I'm trying to calculate divergence for parabolic coordinates with a goal to check if i understand all notions of vector analysis correctly.
Definition of parabolic coordinates:
$$x = uv \\ y = \frac{1}{2}(u^2 - v^2)$$
Firstly, I calculate $du$ and $dv$: $$ dx = v du + udv \\ dy = udu-vdv $$
$$ dv = \frac{u}{u^2+v^2}dx - \frac{v}{u^2+v^2}dy\\ dv = \frac{v}{u^2+v^2}dx + \frac{u}{u^2+v^2}dy $$ Then I calculate $e_u$ and $e_v$ - basis vectors for tangent plane in new variables: $$ x_u = v \\ y_u = u \\ e_u = \frac{(x_u,y_u)}{||(x_u,y_u)||} = (\frac{v}{\sqrt{u^2+v^2}}, \frac{u}{\sqrt{u^2+v^2}}) $$
$$ x_v = u \\ y_v = -v \\ e_v = \frac{(x_v,y_v)}{||(x_v,y_v)||} = (\frac{u}{\sqrt{u^2+v^2}}, -\frac{v}{\sqrt{u^2+v^2}}) $$
Calculating $du(e_u)$ and $dv(e_v)$: $$ du(e_u) = \frac{u^2+v^2}{\sqrt{u^2+v^2}(u^2+v^2)} = \frac{1}{\sqrt{u^2+v^2}} (=dv(e_v)) $$ Noting that $du(e_v) = dv(e_u) = 0$, let $(F, H)$ be a vector field.
Now I need to calculate area form: $$dx\wedge dy = (u^2 + v^2)du\wedge dv$$ And take interiour product with my field: $$(u^2 + v^2)((du)(F,H) dv - dv(F,H) du) \\ = (u^2 + v^2)(\frac{F}{\sqrt{u^2+v^2}}dv - \frac{H}{\sqrt{u^2+v^2}}du) \\ = \sqrt{u^2+v^2}(Fdv-Hdu)$$ Then I apply differential on top of it to get my divergence as coefficient: $$ d(\sqrt{u^2+v^2}(Fdv-Hdu)) \\ = (\frac{u}{\sqrt{u^2+v^2}}du + \frac{v}{\sqrt{u^2+v^2}}dv)\wedge(Fdv-Hdu) + \sqrt{u^2+v^2}(F_u du\wedge dv - H_v dv \wedge du) \\ = \frac{1}{\sqrt{u^2+v^2}}(uFdu \wedge dv - vH dv \wedge du) + \sqrt{u^2+v^2}(F_u + H_v) du \wedge dv \\ = (\frac{uF + vH}{\sqrt{u^2+v^2}} + \sqrt{u^2+v^2}(F_u + H_v)) du \wedge dv $$ So divergence of $(F, H)$ should be of form $$ \frac{uF + vH}{\sqrt{u^2+v^2}} + \sqrt{u^2+v^2}(F_u + H_v) $$ But there I can see that another $\frac{1}{u^2 + v^2}$ was lost somewhere. But I can't find where it was lost, so I'm asking for help to find it.

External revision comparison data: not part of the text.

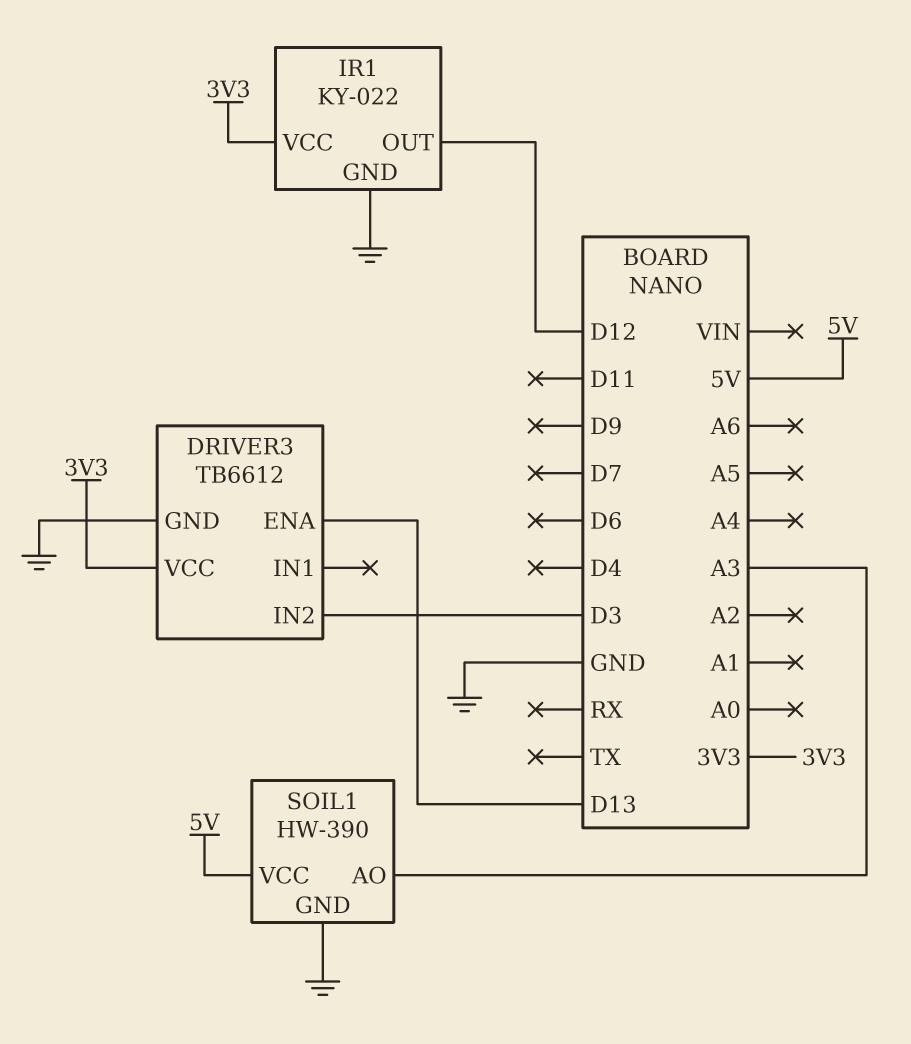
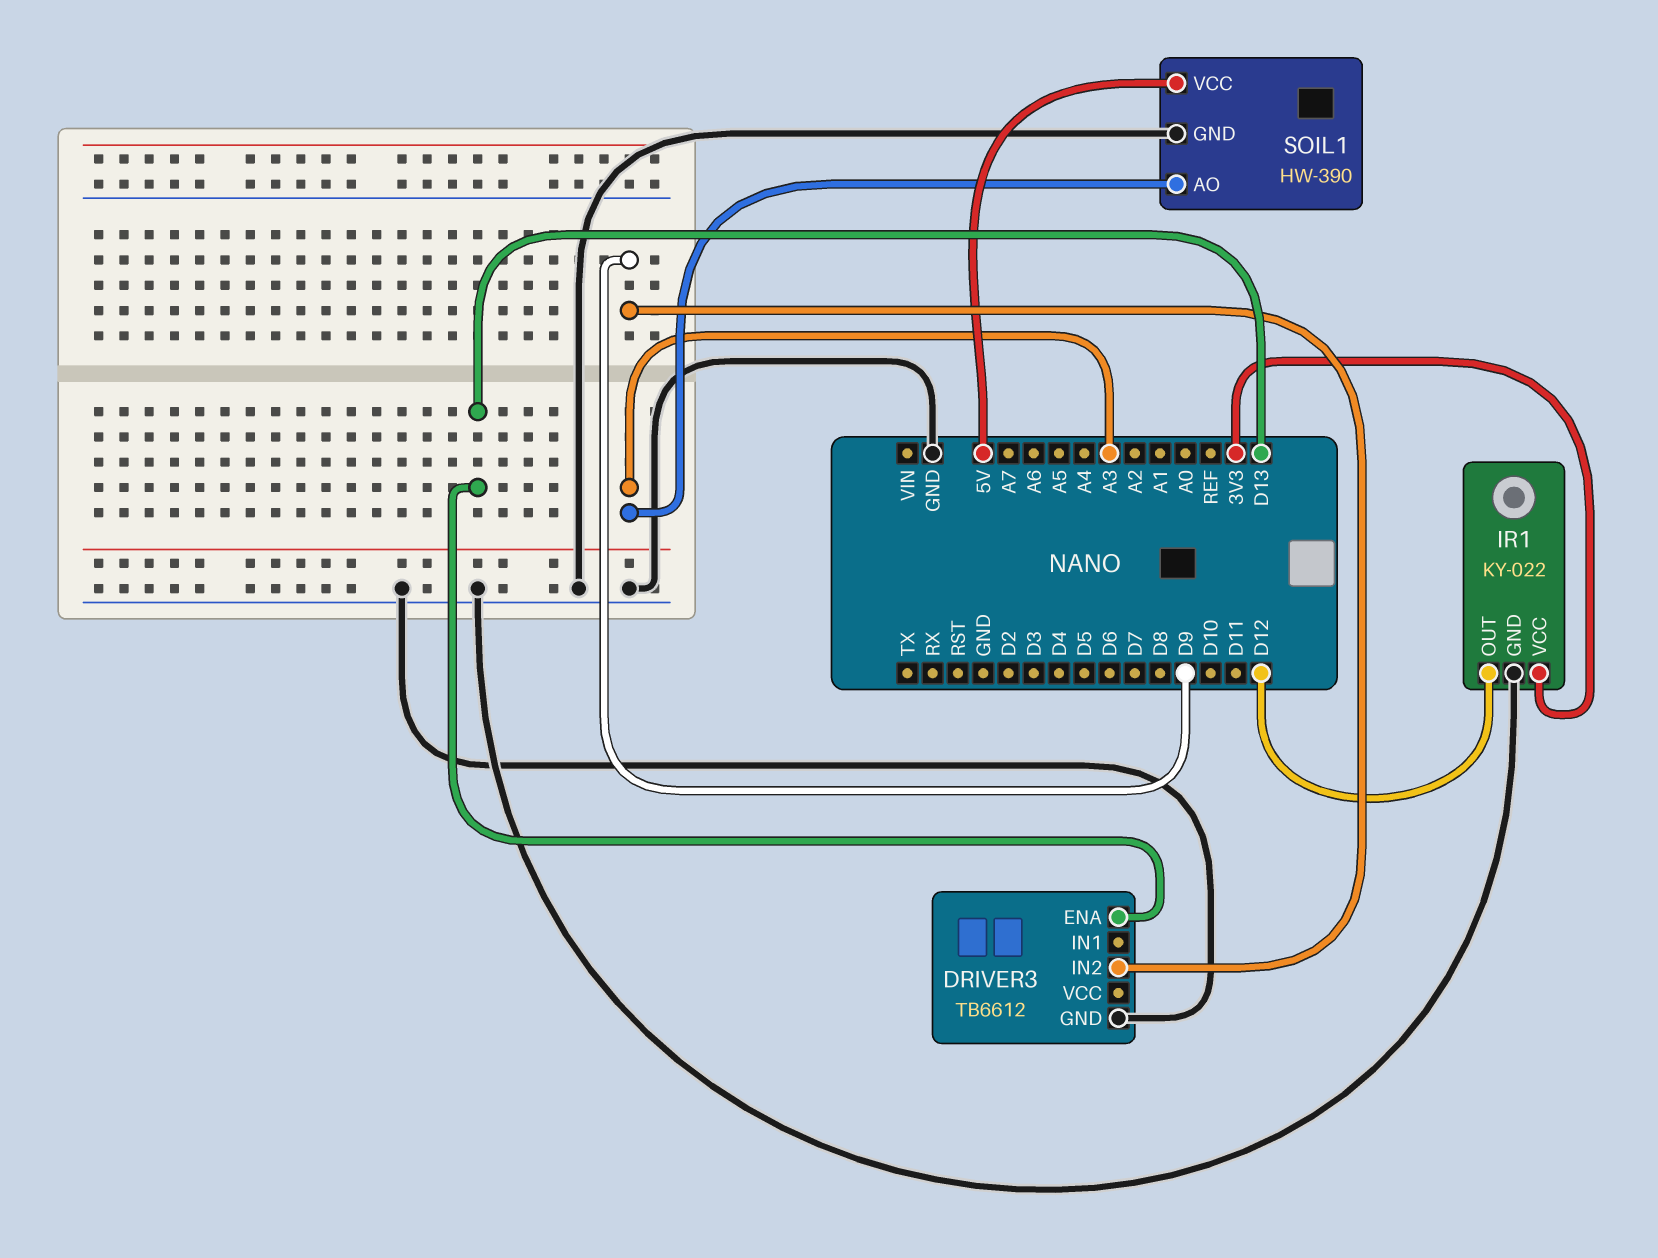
DRIVER3 pin IN2: D3 -> D9
DRIVER3 pin VCC: 3V3 -> none

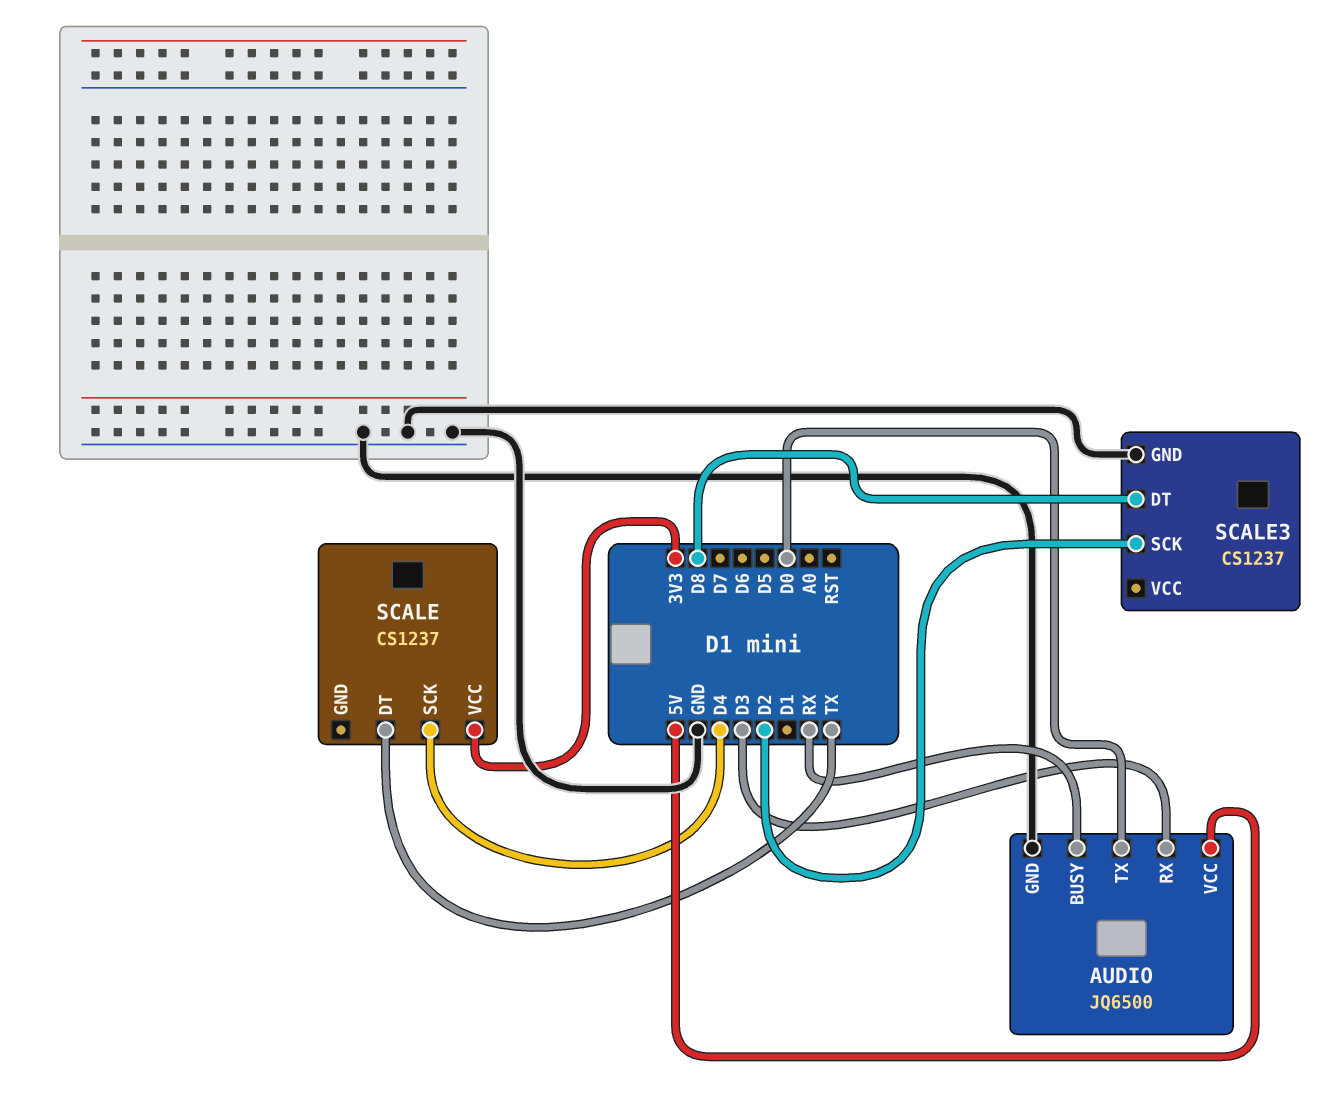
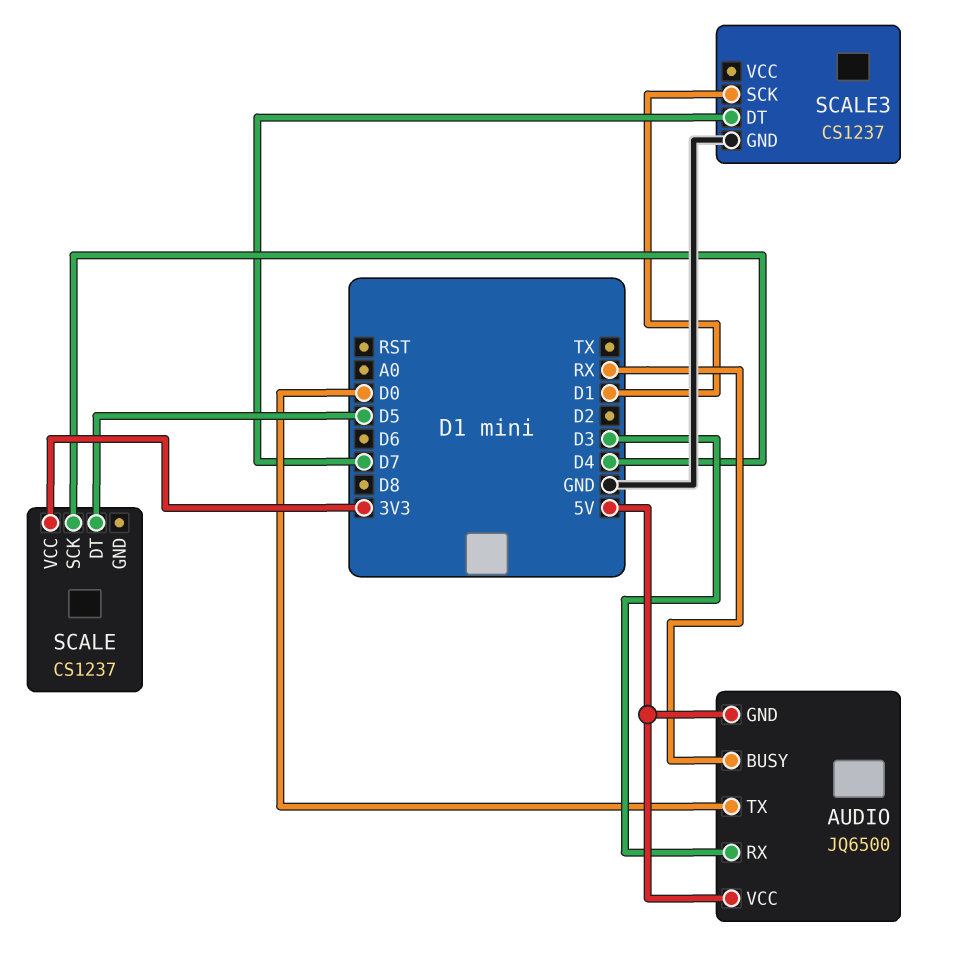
AUDIO pin GND: GND -> 5V
SCALE pin DT: TX -> D5
SCALE3 pin DT: D8 -> D7
SCALE3 pin SCK: D2 -> D1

Thanks for clarifying. OK, so the vector field is dual to the $1$-form $\omega = F\omega_1 + H\omega_2$, where $\omega_1 = \sqrt{u^2+v^2}\,du$ and $\omega_2=\sqrt{u^2+v^2}\,dv$ give an orthonormal coframe. [Note that the metric $dx^2 + dy^2 = \omega_1^2 + \omega_2^2$.]
Of course we have $\star\omega_1 = \omega_2$ and $\star\omega_2=-\omega_1$. So \begin{align*} d(\star\omega) &= d(F\omega_2) - d(H\omega_1) = d\big(F\sqrt{u^2+v^2}dv\big) - d\big(H\sqrt{u^2+v^2}du\big)\\ &= \left(\sqrt{u^2+v^2}(F_u+H_v) + F\frac u{\sqrt{u^2+v^2}}+H\frac v{\sqrt{u^2+v^2}}\right)du\wedge dv \\ &= \left(\frac{F_u+H_v}{\sqrt{u^2+v^2}} + \frac{uF+vH}{(u^2+v^2)^{3/2}}\right)\omega_1\wedge\omega_2. \end{align*} Finally, using $\star(\omega_1\wedge\omega_2) = 1$, we have $$\text{div} (F,H) = \frac{F_u+H_v}{\sqrt{u^2+v^2}} + \frac{uF+vH}{(u^2+v^2)^{3/2}}.$$